Richard Strauss’s Der Rosenkavalier, which has just opened at the Bastille Opera House in Paris in a production shared with the Salzburg Festival, feels like a regression in so many ways.
After the visceral violence of Strauss’s first two operas, Salome (1905) and Elektra (1909), which strain at the edges of tonality and good taste, Strauss took several steps back in this 1911 work by writing what looks like a sugar-coated comedy about Viennese high society in a harmonically more conservative idiom. And yet, with the help of his brilliant librettist Hugo von Hofmannsthal, Strauss managed to create an opera that is so much more profound than what might initially meet the ear and eye, combining reflection upon the passing of time with possibly the most glorious (and challenging) music ever written for the female voice.
Therein lies one of the greatest pitfalls of staging a successful production of Der Rosenkavalier: the three central female singers need to be very good to carry off the soaring lines of Strauss’s score. Mezzo-soprano Daniela Sindram in the breeches role of Octavian was for me the standout performer in this production, combining ardor and luster in her voice, and utterly believable as a gangly adolescent boy experiencing passion for the first time. The opening scene with his older lover, the Field-Marshall’s wife (Marschallin), was certainly the steamiest version I have seen, with Octavian even enjoying a postcoital cigarette as the curtain opens. Audiences in 1911 must have been scandalized and titillated in equal measure to find two women cavorting at the very beginning of the opera.
Soprano Erin Morley as the young Sophie, who captivates Octavian as he presents the silver rose to her on behalf of Baron Ochs, has the requisite purity of tone and youthful demeanor to carry off her part with aplomb. The way she is dressed up like a doll in the second act underlines the extent to which she is used as a commodity and/or plaything by both her father and Ochs.
Michaela Kaune’s Marschallin is vocally detailed but lacks the fullness of tone needed to dominate the stage; perhaps she is better suited to a smaller theater. Luckily, she came to the fore in the sumptuous final trio, and her parting from the stage after giving her blessing to the young lovers was truly affecting. Perhaps the voice of Anja Harteros (former winner of the Cardiff Singer of the World competition), who will be singing the role in some performances, will be better suited to the larger space.
The one essential male role, that of Baron Ochs, is here sung and acted with aplomb by Peter Rose, even though he lacks the truly deep bass notes that so distinctively conclude the second act.

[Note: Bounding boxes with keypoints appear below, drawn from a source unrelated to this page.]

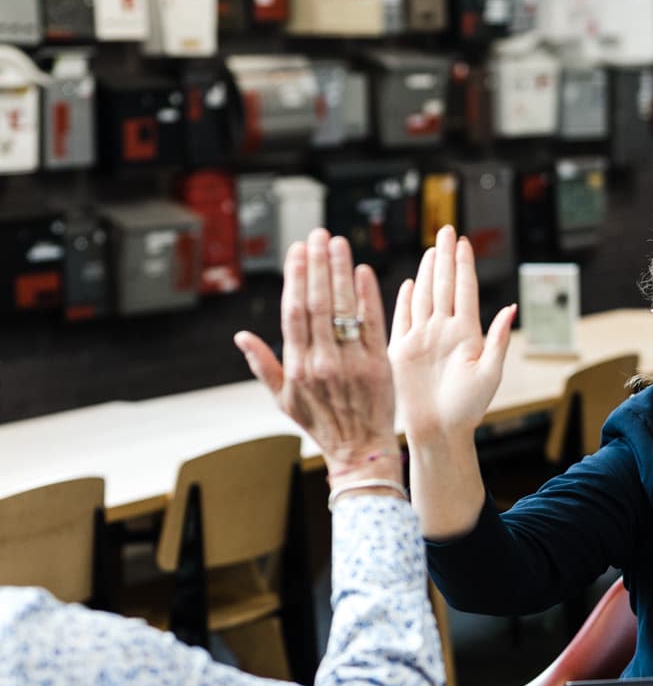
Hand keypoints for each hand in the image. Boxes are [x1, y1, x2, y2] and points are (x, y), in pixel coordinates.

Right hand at [236, 231, 399, 475]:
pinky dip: (368, 297)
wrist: (361, 450)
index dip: (295, 279)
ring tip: (338, 243)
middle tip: (318, 235)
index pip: (294, 312)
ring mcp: (352, 363)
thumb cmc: (321, 424)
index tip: (296, 251)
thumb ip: (263, 366)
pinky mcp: (378, 365)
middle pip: (318, 304)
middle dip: (317, 266)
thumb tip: (241, 336)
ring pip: (344, 309)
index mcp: (297, 367)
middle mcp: (323, 362)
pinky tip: (364, 272)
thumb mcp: (284, 400)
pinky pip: (372, 325)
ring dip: (340, 272)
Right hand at [388, 225, 514, 442]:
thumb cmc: (469, 408)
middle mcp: (443, 331)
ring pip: (425, 296)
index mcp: (466, 333)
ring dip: (429, 272)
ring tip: (433, 250)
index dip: (464, 265)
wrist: (440, 430)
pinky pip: (402, 318)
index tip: (464, 242)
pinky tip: (411, 283)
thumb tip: (511, 308)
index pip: (465, 290)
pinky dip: (405, 300)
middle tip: (447, 231)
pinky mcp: (402, 350)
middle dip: (446, 257)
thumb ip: (499, 339)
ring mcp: (422, 338)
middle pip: (444, 285)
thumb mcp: (490, 373)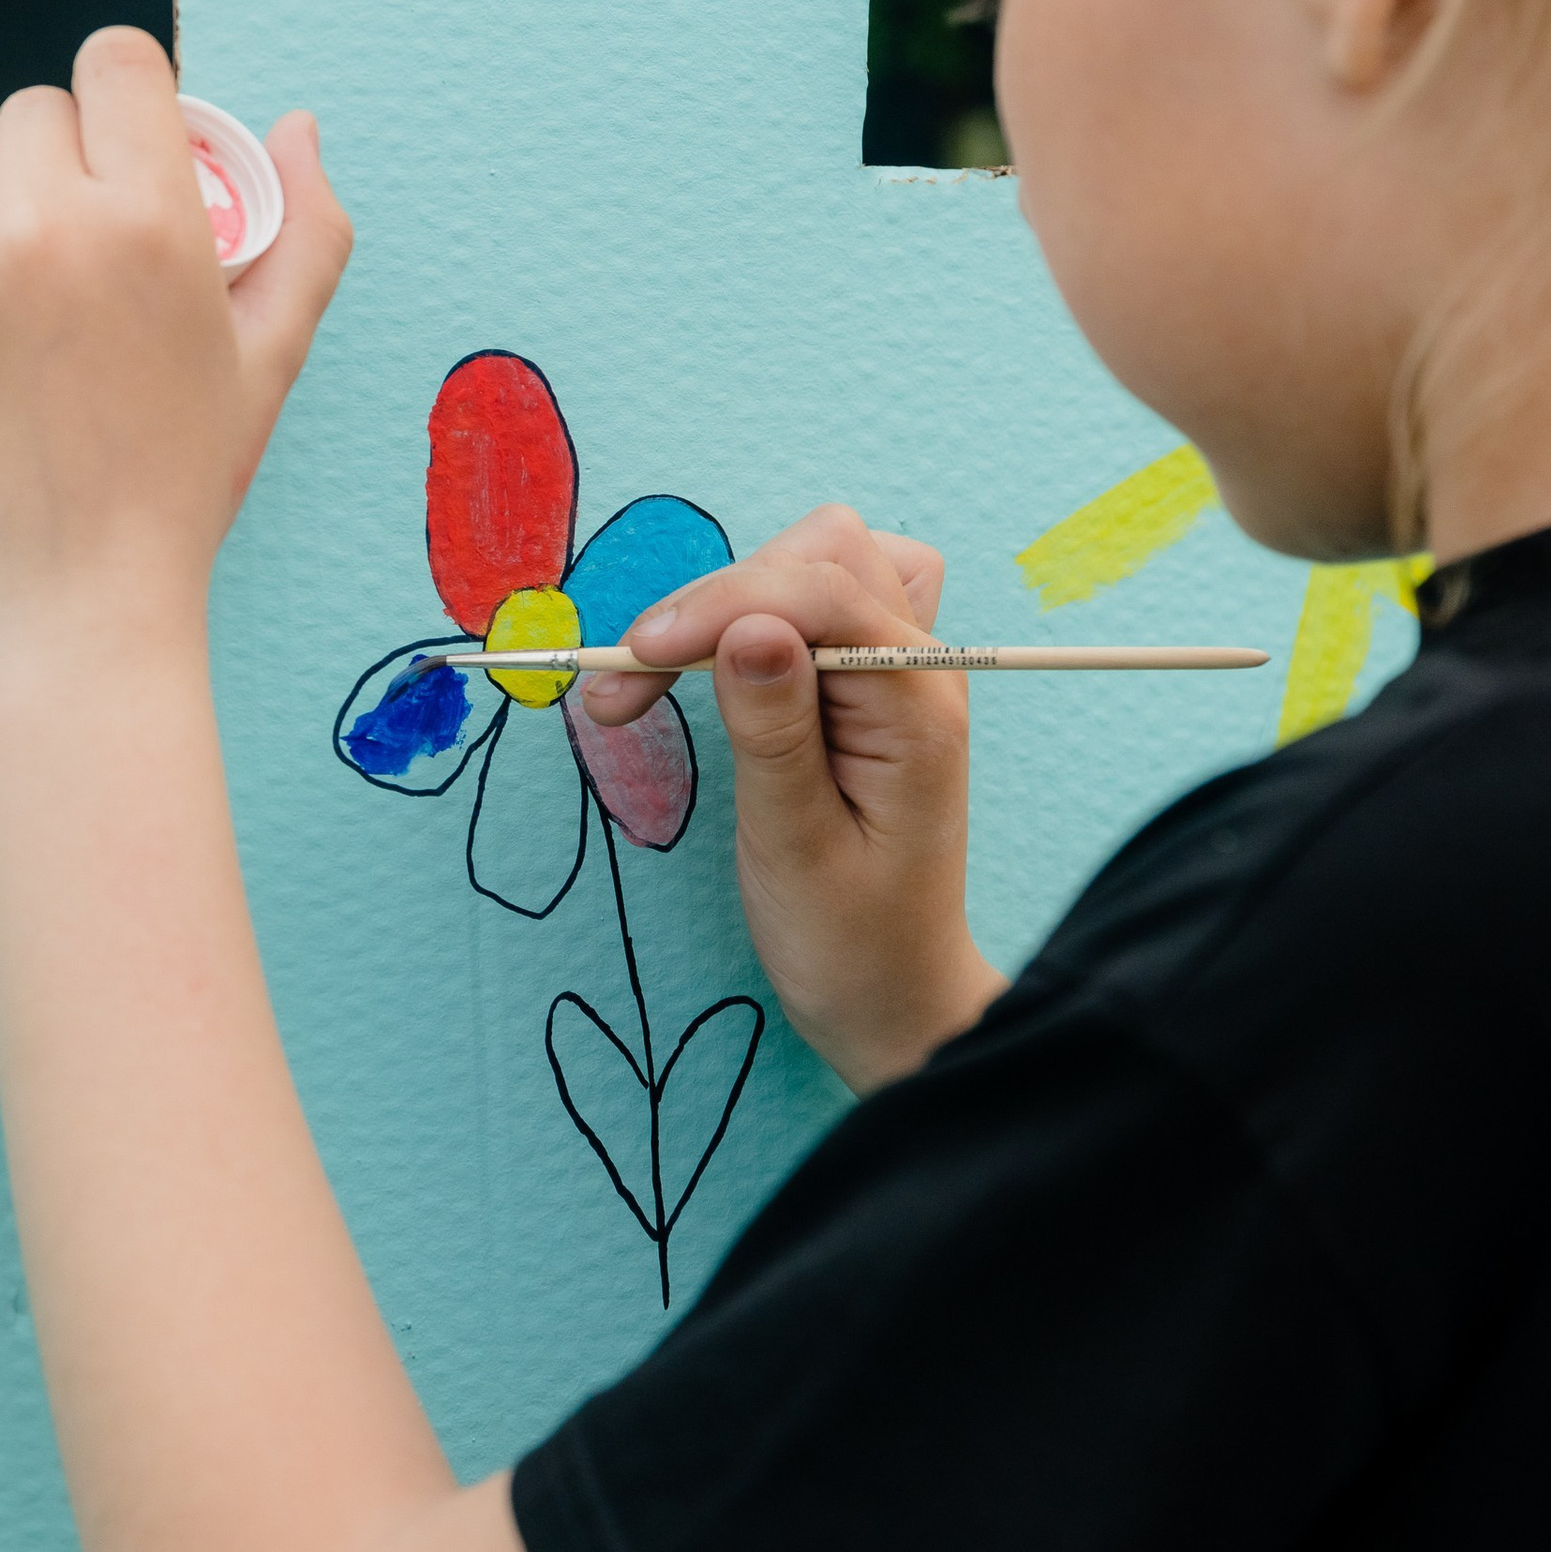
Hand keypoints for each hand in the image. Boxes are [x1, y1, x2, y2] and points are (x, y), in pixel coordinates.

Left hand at [0, 28, 351, 679]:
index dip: (117, 95)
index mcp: (158, 226)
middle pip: (31, 106)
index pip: (116, 61)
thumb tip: (295, 126)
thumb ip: (308, 235)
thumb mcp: (271, 364)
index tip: (111, 153)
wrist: (68, 608)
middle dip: (48, 159)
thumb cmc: (176, 488)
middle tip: (54, 247)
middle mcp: (55, 227)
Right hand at [585, 503, 1003, 1091]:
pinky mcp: (862, 684)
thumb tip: (749, 629)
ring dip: (725, 600)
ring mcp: (895, 670)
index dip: (723, 605)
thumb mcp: (797, 849)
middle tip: (631, 679)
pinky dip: (743, 620)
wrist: (894, 996)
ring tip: (649, 677)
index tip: (636, 655)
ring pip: (815, 565)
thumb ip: (776, 733)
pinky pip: (809, 606)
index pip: (827, 594)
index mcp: (917, 711)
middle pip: (824, 554)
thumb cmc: (848, 942)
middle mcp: (919, 671)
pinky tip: (699, 670)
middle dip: (718, 597)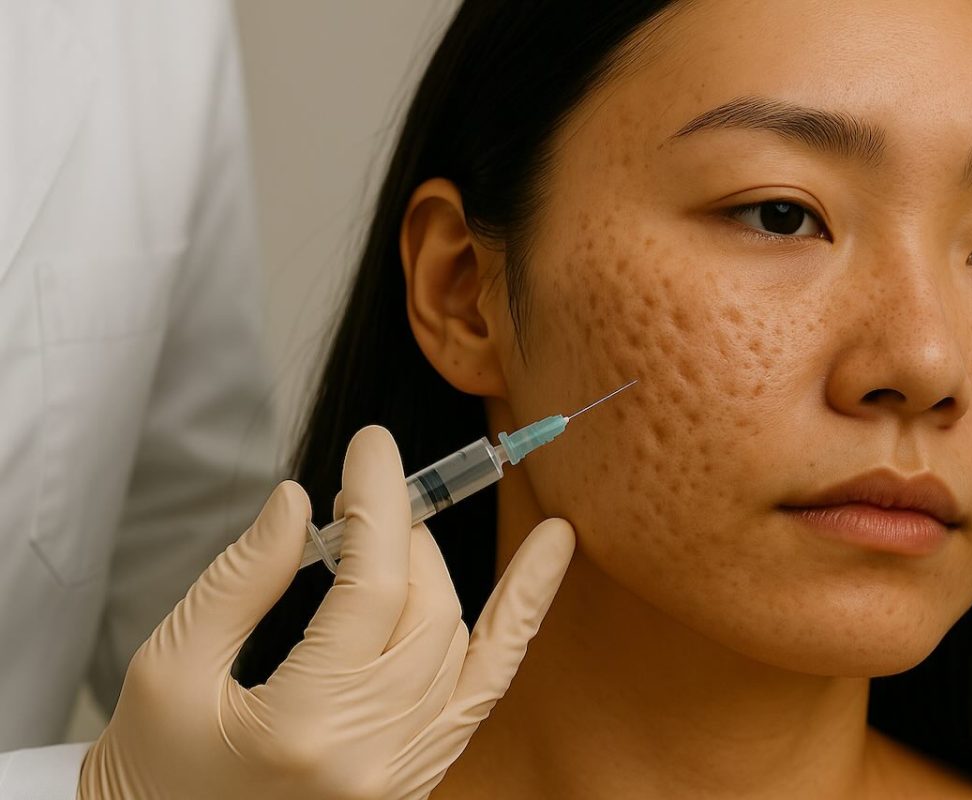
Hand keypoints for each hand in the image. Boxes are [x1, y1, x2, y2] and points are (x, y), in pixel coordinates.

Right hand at [78, 425, 574, 798]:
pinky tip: (554, 548)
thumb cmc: (150, 772)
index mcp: (304, 727)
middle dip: (397, 536)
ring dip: (431, 572)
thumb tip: (298, 499)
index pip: (372, 584)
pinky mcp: (423, 775)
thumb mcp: (168, 669)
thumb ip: (240, 579)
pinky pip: (490, 682)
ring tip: (392, 539)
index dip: (378, 499)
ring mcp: (409, 773)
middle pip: (424, 607)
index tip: (373, 446)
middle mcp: (375, 756)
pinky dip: (522, 611)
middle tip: (357, 503)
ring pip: (457, 637)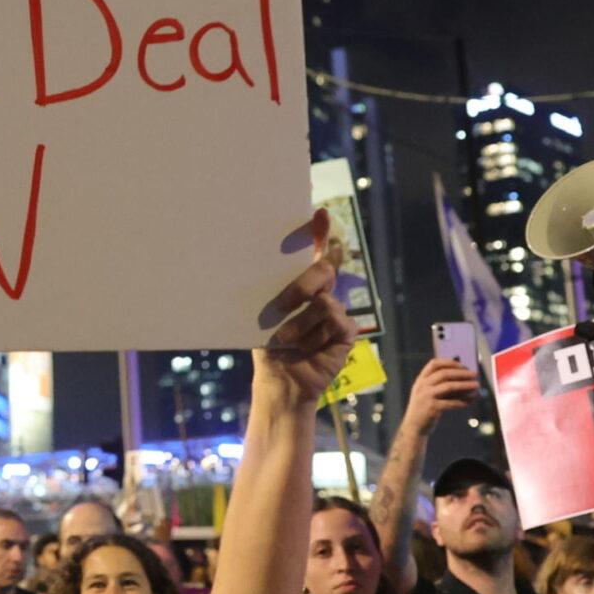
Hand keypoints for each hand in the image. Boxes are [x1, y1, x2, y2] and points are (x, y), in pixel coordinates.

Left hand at [253, 209, 353, 404]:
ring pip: (323, 301)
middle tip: (281, 306)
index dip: (320, 232)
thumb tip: (247, 264)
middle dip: (301, 285)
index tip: (319, 214)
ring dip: (300, 324)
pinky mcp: (346, 331)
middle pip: (323, 269)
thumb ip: (269, 292)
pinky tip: (307, 348)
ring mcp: (336, 311)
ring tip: (286, 340)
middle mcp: (322, 293)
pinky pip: (335, 322)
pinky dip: (315, 336)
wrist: (280, 379)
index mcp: (300, 286)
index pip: (315, 253)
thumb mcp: (263, 315)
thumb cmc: (268, 346)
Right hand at [397, 358, 481, 440]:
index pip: (434, 364)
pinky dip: (463, 401)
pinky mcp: (432, 408)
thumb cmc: (426, 409)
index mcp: (421, 380)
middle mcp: (422, 386)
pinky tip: (471, 400)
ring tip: (477, 385)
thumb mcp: (429, 394)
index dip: (449, 362)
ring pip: (449, 386)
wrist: (414, 427)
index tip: (463, 365)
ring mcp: (426, 397)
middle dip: (461, 373)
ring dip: (465, 385)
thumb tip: (465, 379)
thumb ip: (441, 385)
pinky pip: (451, 402)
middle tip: (475, 374)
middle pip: (444, 374)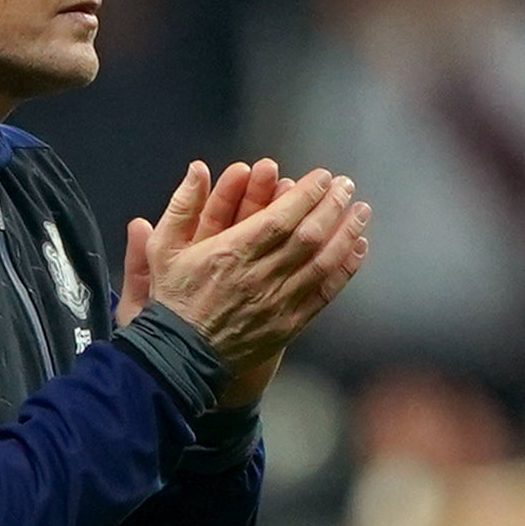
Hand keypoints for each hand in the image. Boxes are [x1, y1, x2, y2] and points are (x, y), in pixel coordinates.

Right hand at [125, 161, 371, 406]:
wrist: (181, 357)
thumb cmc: (174, 299)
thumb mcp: (164, 248)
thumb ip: (182, 206)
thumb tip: (197, 168)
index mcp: (231, 253)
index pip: (280, 217)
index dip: (307, 194)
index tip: (323, 177)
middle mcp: (259, 276)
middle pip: (307, 235)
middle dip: (331, 206)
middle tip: (346, 186)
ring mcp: (278, 302)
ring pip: (321, 263)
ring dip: (345, 234)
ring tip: (361, 212)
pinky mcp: (289, 324)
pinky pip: (323, 293)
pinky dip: (344, 270)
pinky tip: (357, 249)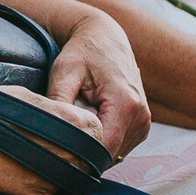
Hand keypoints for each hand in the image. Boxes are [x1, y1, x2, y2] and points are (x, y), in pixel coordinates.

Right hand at [0, 88, 113, 194]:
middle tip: (59, 141)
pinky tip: (33, 166)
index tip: (73, 125)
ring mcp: (56, 176)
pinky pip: (57, 187)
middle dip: (80, 149)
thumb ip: (59, 110)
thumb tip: (75, 119)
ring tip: (45, 153)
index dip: (85, 127)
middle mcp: (70, 152)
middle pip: (90, 155)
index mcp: (72, 123)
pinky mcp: (40, 193)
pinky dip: (52, 178)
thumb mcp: (29, 98)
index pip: (97, 130)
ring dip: (68, 165)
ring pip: (76, 174)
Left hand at [47, 14, 150, 158]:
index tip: (58, 153)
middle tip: (61, 142)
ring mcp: (145, 121)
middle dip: (84, 154)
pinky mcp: (142, 124)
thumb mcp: (64, 72)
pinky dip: (103, 142)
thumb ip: (58, 102)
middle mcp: (141, 115)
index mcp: (126, 103)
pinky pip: (120, 146)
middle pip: (110, 154)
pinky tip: (90, 126)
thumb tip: (50, 131)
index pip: (104, 149)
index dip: (79, 156)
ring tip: (76, 129)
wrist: (105, 38)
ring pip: (115, 153)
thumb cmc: (82, 52)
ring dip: (94, 148)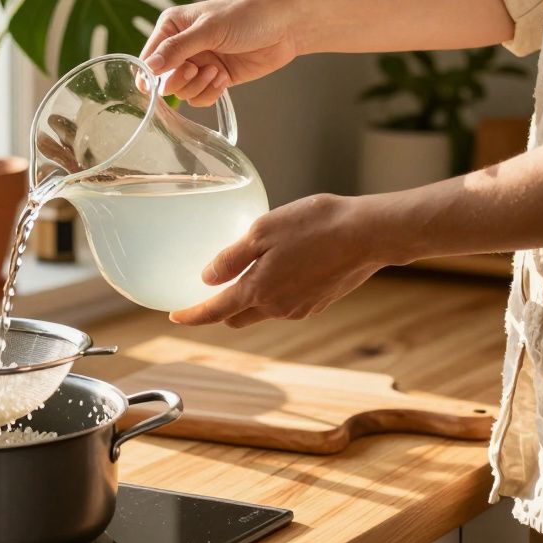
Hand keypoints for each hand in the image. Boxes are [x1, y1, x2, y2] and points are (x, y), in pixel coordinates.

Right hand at [140, 0, 298, 106]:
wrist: (285, 27)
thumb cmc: (247, 16)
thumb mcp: (209, 29)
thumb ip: (177, 49)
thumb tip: (149, 68)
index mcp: (172, 26)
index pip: (147, 57)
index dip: (151, 74)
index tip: (161, 80)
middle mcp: (181, 47)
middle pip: (162, 80)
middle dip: (179, 80)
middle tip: (195, 70)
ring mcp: (198, 64)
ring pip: (181, 92)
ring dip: (198, 86)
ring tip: (216, 71)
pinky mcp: (214, 79)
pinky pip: (200, 97)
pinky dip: (210, 93)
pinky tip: (223, 79)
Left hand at [169, 194, 399, 327]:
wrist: (368, 234)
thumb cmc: (315, 225)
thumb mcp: (262, 231)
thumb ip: (231, 258)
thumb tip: (207, 279)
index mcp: (258, 291)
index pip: (214, 312)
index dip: (192, 315)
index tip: (174, 316)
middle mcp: (277, 308)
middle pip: (236, 317)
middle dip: (219, 310)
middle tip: (208, 293)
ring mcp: (300, 308)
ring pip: (263, 311)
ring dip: (249, 299)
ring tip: (247, 273)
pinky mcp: (319, 303)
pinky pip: (286, 304)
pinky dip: (274, 293)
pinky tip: (281, 269)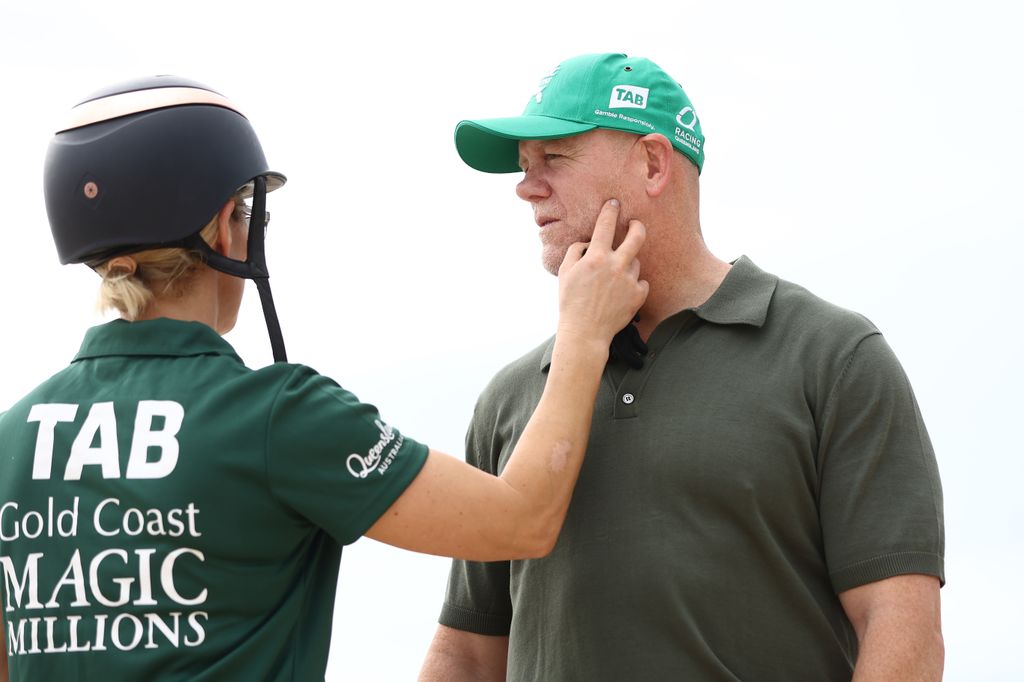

While Herbert Wernicke’s production makes good use of the huge Bastille stage, with tall turning mirrors managing to give visually striking representations of the Marschallin’s bed chamber in Act I, the nouveau riche grandeur of Faninal’s mansion in Act II, and the inn to which Baron Ochs invites the young maid “Mariandel” (in fact, Octavian in disguise) in the final act, it is less effective on stage detail.
All too often the intricacies of the comic interplay are lost, especially in the first act when the boorish Ochs alternates between asking his cousin the Marschallin to help him with his forthcoming wedding and trying to seduce the maid. Also, the overlong opening scene of the final act (as various participants terrify and confuse Ochs in the inn as he sits down to dinner with “Mariandel”) lacked the visual ingenuity of other productions I have seen.
One novel idea introduced by Wernicke was to make the Marschallin’s servant boy Mohammed a traditional clown figure from the Italian commedia dell’arte, thereby steering clear of the problems associated with such a politically incorrect character.
The orchestra was in superb form throughout, especially the brass section, conducted as always with warmth and flair by Philippe Jordan, who must now rank as one of the most successful musical directors of the Paris Opera.